Two main constraints in Texas are leading to high levels of curtailment: lack of transmission and energy storage. Utility-scale Texas solar facilities are often built in the western part of the state, where land is less expensive and solar irradiance is higher. Much of this huge amount of generation is transmitted to cities in the east, passing through bottlenecks in the grid along the way.

Constraints in transmission can be alleviated in four ways. First, more transmission can be built, leading to less bottlenecks in the grid. However, this task is not inexpensive. Currently, there are $7.46 billion of future transmission improvement projects that are expected to be put into service between 2022 and the end of 2027, according to ERCOT. These costs will be passed on to home and business owners in the form of utility bill increases.

A second strategy to alleviate constraints and cut curtailments is the installation of energy storage. Storage facilities can “time shift” or store low-cost, off-peak energy, and discharge it during periods of high demand. Battery energy storage can provide additional support to electricity grids to manage demand through ancillary services, managing load, congestion, and resiliency services. At the 2022 RE+ conference in San Antonio, solar and storage developer 8minute Energy shared that 95% of revenues in a two-hour duration battery occur in the first hour of discharge in Texas.

A third method that is discussed less often in the booming utility-scale state of Texas is a more conscious choice of where to site projects and how to right-size them for the most benefit. Rather than building massive low-cost solar facilities that deliver lowered value and require billions in transmission upgrades, solar projects can be installed in a distributed fashion, bringing them closer to where the energy is in demand.

This allows generation to be installed at the distribution level, sending electricity over shorter distances and lowering line losses. It also alleviates the congested transmission superhighway, creating a more dynamic grid. This is especially true when distributed solar is installed with co-located energy storage, which enables revenue-creating demand response services and virtual power plants.

As a fourth strategy, at times of “surplus” renewable generation, customers with flexible demand for electricity can use more electricity that would otherwise be curtailed.

In a grid the size of Texas, at 15% renewable generation flexible demand could yield $3.3 billion in annual net savings for all consumers, including those with non-flexible demand, says the ESIG report by Michael Hogan, citing a Pacific Northwest National Laboratory study.

About 80% of cost reductions yielding those annual savings would result from avoided costs of investing in infrastructure—generation capacity, transmission and distribution hardware.

With increasing adoption of “inherently flexible loads” such as EVs and heat pumps, there is a growing potential for price-responsive demand, according to the report. To avoid unnecessary infrastructure investments and capture the cost savings, the ESIG calls for progressively assessing and incorporating expected demand elasticity into long-term capacity planning and procurement, at both the bulk system and distribution levels, among other measures.

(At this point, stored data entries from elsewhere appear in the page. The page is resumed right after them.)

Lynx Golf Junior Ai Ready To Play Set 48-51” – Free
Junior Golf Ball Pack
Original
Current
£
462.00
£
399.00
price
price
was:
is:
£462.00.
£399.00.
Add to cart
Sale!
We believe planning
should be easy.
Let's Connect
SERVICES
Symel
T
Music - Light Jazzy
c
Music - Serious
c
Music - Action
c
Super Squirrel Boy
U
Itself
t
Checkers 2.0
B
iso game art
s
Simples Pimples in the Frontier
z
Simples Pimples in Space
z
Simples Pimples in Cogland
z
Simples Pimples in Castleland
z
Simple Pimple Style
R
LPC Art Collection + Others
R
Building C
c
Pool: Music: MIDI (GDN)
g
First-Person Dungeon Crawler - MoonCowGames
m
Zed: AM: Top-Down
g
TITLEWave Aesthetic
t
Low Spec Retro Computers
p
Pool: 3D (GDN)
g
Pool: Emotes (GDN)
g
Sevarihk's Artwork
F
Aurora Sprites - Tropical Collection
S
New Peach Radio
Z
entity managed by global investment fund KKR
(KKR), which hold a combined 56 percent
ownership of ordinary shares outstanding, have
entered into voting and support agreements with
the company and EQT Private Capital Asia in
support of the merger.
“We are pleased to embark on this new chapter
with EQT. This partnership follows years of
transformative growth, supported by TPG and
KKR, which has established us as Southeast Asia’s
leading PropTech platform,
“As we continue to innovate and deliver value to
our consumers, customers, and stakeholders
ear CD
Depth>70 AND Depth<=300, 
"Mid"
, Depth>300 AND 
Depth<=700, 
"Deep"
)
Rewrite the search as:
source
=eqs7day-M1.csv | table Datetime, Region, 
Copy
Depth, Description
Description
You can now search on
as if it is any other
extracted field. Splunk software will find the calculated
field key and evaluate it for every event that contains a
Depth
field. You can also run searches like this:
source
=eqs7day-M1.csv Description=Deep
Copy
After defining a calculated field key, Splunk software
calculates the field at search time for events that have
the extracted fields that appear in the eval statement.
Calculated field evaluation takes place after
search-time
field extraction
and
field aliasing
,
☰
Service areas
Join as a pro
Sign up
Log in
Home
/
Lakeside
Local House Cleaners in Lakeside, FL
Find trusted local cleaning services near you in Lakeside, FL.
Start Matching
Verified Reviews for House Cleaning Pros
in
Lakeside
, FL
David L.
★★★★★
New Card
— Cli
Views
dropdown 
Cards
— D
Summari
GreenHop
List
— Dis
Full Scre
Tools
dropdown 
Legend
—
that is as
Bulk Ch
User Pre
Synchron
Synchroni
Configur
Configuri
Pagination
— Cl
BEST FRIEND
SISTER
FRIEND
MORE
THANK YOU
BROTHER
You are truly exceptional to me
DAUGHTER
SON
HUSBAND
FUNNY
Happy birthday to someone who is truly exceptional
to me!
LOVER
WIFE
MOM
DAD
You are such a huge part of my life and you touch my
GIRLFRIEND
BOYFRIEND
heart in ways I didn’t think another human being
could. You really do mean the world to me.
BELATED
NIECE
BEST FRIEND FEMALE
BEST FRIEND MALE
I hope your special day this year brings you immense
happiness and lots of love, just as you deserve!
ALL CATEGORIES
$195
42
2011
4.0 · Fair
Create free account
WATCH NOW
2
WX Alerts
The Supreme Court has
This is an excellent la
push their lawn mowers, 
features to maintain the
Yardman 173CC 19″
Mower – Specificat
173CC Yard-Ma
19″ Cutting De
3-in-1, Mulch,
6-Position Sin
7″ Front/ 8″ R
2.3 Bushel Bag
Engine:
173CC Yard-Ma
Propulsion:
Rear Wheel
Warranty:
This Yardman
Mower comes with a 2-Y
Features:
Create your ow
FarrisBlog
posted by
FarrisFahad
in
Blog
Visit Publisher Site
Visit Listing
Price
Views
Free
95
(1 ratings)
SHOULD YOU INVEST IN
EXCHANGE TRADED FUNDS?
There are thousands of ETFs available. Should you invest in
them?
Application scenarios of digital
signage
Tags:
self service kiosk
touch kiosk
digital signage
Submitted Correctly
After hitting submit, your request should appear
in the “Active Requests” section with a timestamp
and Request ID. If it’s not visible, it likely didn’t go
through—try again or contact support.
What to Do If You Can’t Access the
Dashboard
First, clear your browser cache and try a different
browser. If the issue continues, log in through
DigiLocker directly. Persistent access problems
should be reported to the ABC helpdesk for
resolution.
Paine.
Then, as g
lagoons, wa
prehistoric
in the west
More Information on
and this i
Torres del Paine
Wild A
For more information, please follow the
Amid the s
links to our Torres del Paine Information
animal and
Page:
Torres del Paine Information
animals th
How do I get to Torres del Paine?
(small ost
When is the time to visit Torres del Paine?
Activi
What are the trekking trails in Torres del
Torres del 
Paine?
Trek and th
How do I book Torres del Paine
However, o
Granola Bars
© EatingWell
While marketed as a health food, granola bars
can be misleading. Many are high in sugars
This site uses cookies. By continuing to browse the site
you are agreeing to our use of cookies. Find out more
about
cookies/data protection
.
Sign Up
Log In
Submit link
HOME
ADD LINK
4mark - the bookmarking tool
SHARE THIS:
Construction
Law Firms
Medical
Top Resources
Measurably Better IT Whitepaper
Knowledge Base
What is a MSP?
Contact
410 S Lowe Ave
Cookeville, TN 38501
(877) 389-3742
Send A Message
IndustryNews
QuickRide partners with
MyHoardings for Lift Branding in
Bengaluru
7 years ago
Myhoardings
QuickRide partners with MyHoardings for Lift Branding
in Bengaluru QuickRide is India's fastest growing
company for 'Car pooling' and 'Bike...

The constraint problem in Texas will likely need to be solved in a combination of all three strategies. EIA projects that if no improvements are made to the ERCOT grid, curtailments of wind could reach 15% and solar as high as 19%.

About 64% of the wind and solar curtailments in EIA analysis occurred when the energy supply from high wind and solar resources outpaced low system electricity demand. An increase in demand, such as through battery charging, could potentially reduce these types of curtailments, said EIA.